A decisão foi comunicada, pelo telefone, ao procurador-geral das Forças Armadas, general Lucas Rincón Romero, que estava no Forte Tiuna, sede do Ministério da Defesa e, naquela noite, quartel-general dos rebelados. Quando foi transmiti-la aos comandantes sublevados e em entrevista coletiva, Rincón disse que o presidente havia “renunciado”, e ele e os outros comandantes das Forças Armadas também punham seus cargos à disposição.

O constitucionalista Brewer-Carías avaliou que não era necessário documento firmado, e a decisão incluía a destituição do vice-presidente Diosdado Cabello, o único mencionado na Constituição como integrante da linha sucessória.

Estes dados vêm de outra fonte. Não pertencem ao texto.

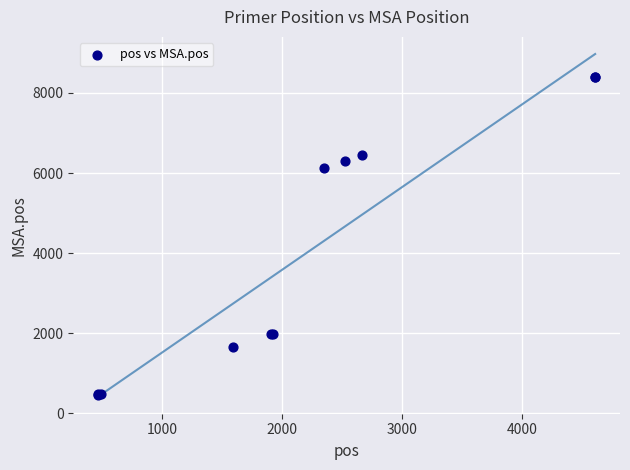

What Y value in the scatter plot is closest to 4436?

6133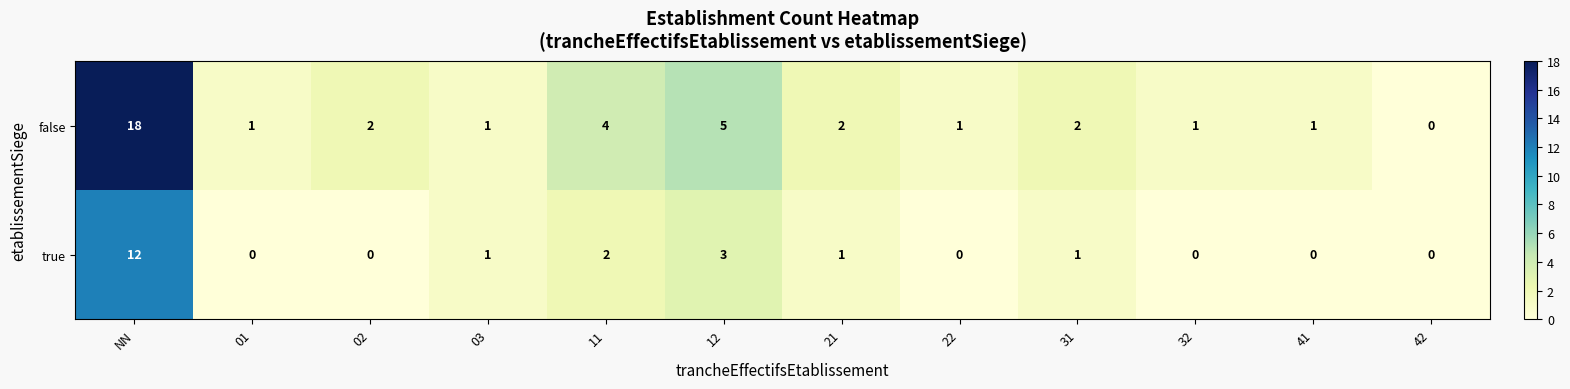

Between 12 and 41, which series saw the biggest shift?

false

É assim que os golpistas justificam a designação de um presidente provisório, o empresário Pedro Carmona, que, ato contínuo, dissolveu a Assembléia, para que ela não interviesse.

González afirma que Chávez ordenou ao comandante das Forças Armadas, general Manuel Rosendo, que pusesse em ação o Plano Avila, mas ele se recusou, pressentindo que isso desencadearia uma repressão brutal contra a população, quando havia cerca de 600 mil manifestantes antichavistas nas cercanias do palácio. Chávez recorreu, então, ao general Jorge García Carneiro, comandante da 3.ª Divisão de Infantaria, em Caracas, que passou a dar as instruções para mobilizar as tropas. “O presidente queria utilizar os tenentes-coronéis e demais oficiais subalternos para arremeter contra a multidão e contra nós”, diz González.

E o que diz Chávez? “Mandei chamar o batalhão de tanques. Não para fazer fogo contra ninguém. Sou incapaz de mandar disparar um tanque, a não ser contra outro tanque. Mas o tanque é uma arma de bloqueio e de dissuasão. Foi um recurso que ficou. Depois foram para o Forte Tiuna. Não foram utilizadospara nada.” E, noutro trecho: “A essa altura, eu já não tinha unidades militares a não ser a Casa Militar, o Regimento da Guarda de Honra”, para acrescentar, mais adiante, que comandantes de batalhões de tanques, de cavalaria e de infantaria começaram a lhe telefonar.

Incluindo uma brigada de 40 tanques MX-30, cujo comandante lhe disse: “Todos os meus oficiais e minhas tropas estão contigo e com a Constituição. Mais de 15 batalhões comandados por tenentes-coronéis.”

 

González, que um dia antes do golpe pediu a renúncia de Chávez, acusando-o de traição por proteger a guerrilha colombiana, tem prestígio nas Forças Armadas. “É um homem impecável”, disse ontem ao Estado o coronel da reserva José Maquillanda, conceituado analista militar, professor da Universidade Simón Bolívar, de quem González foi aluno. No intrincado quebra-cabeças em que se transformou o 11 de abril, algumas peças da versão de González se encaixam misteriosamente no relato de Chávez.